At precisely 100 words including title ‘Haunted’ is a clever homage to a very famous ghost story. ‘The Man Dogs Hated’ is an odd piece about a neighbourhood where is it best to be the right sort of person. Everington notes that he doesn’t quite understand the story. On the surface it is clearly about conformity and the value of not fitting it, but the subconscious does strange things.

‘Public Interest Story’ expands on the theme of the non-conformist outsider. The protagonist is a young man who finds himself the Kafka-esque victim of the madness of crowds, which might have something to do with the unexplained appearance of his photo in a tabloid newspaper. Again Everington shows considerable craft in developing a surreal premise with remorseless nightmare logic.

‘The Time of Their Lives’ is another lengthy tale. A few pages in I was reminded of Terry Lamsley’s ‘The Break’. I didn’t know if this was coincidence, but Everington acknowledges the inspiration in his notes. Vince is on holiday with his grandparents. He meets and makes friends with Alice. Everyone else in the hotel bar the single member of staff is old. There is mysterious music late at night and a terrible price to be paid. There’s a ghost of The Shining here but ‘The Time of Their Lives’ is a fine chiller in its own right.

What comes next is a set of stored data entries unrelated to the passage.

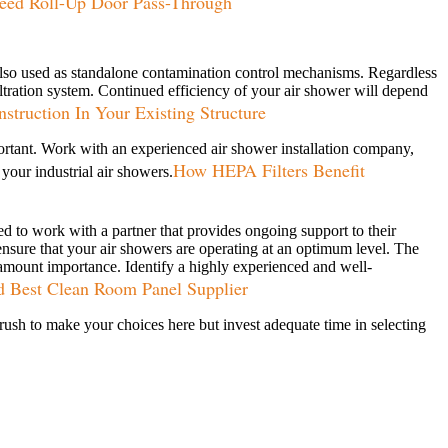
ed Roll-Up Door Pass-Through
e also used as standalone contamination control mechanisms. Regardless
iltration system. Continued efficiency of your air shower will depend
truction In Your Existing Structure
important. Work with an experienced air shower installation company,
How HEPA Filters Benefit
your industrial air showers.
eed to work with a partner that provides ongoing support to their
ensure that your air showers are operating at an optimum level. The
aramount importance. Identify a highly experienced and well-
d Best Clean Room Panel Supplier
t rush to make your choices here but invest adequate time in selecting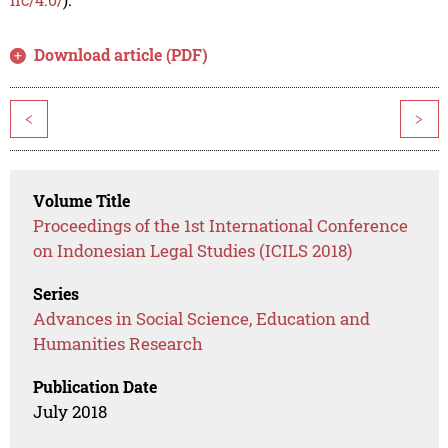
Download article (PDF)
<
>
Volume Title
Proceedings of the 1st International Conference
on Indonesian Legal Studies (ICILS 2018)
Series
Advances in Social Science, Education and
Humanities Research
Publication Date
July 2018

Finally there is ‘Drones’. A short piece which is ingenious and terrifying, and carries an implacable moral challenge. A soldier flies drones, calling in remote Hellfire missile strikes. Everington dismantles the whitewash of the blameless employee, the soldier just doing his job, following orders, being professional. Not taking responsibility. There is horror both all too real and fantastical. ‘Drones’ has something of the spirit of the notorious BBC drama Ghostwatch. It is simply superb.

In the title story, ‘Sick Leave’, ‘Drones’ and ‘The Time of Their Lives’, Falling Over offers four outstanding stories which taken together comprise almost half the book. The remaining stories are not quite to the same standard, but they are all very good. A handful of typos, the very occasional wrong word, let things down slightly, but then almost every book published now seems to have a fistful of mistakes. Falling Over is an excellent collection, well-crafted, imaginative and chilling.